What this task involves. Count the lines in the data below that contain the string "render", treating uppercase and lowercase as different. Reply with the number only.

Task material.

· · ·

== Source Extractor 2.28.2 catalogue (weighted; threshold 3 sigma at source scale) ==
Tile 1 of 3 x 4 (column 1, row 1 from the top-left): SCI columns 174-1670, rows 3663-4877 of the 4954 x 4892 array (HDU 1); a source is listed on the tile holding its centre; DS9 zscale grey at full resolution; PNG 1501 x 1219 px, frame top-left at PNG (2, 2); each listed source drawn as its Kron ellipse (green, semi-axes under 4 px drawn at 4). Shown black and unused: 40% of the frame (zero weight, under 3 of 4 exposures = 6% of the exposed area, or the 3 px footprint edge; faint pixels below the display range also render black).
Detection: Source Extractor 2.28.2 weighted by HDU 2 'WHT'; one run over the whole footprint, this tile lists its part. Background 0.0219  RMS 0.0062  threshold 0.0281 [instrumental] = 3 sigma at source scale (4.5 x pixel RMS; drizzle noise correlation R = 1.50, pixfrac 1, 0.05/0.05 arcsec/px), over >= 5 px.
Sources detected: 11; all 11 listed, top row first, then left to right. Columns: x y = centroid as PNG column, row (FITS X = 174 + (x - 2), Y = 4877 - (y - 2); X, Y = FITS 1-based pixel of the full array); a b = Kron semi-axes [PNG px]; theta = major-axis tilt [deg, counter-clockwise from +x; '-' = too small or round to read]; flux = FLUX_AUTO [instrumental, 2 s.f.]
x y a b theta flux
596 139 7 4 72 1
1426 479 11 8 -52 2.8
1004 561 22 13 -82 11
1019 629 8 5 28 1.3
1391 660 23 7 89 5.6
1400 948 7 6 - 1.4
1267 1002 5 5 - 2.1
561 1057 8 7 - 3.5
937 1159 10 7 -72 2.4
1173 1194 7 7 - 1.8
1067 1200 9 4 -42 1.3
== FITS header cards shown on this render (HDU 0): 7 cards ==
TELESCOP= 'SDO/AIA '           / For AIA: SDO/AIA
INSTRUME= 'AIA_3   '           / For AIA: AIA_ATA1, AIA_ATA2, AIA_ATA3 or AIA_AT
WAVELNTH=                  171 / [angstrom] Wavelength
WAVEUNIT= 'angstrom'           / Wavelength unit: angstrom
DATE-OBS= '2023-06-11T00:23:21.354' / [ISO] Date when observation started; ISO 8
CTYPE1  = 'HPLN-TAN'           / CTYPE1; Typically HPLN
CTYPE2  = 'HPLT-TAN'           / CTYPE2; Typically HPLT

· · ·

Solution to this problem. 2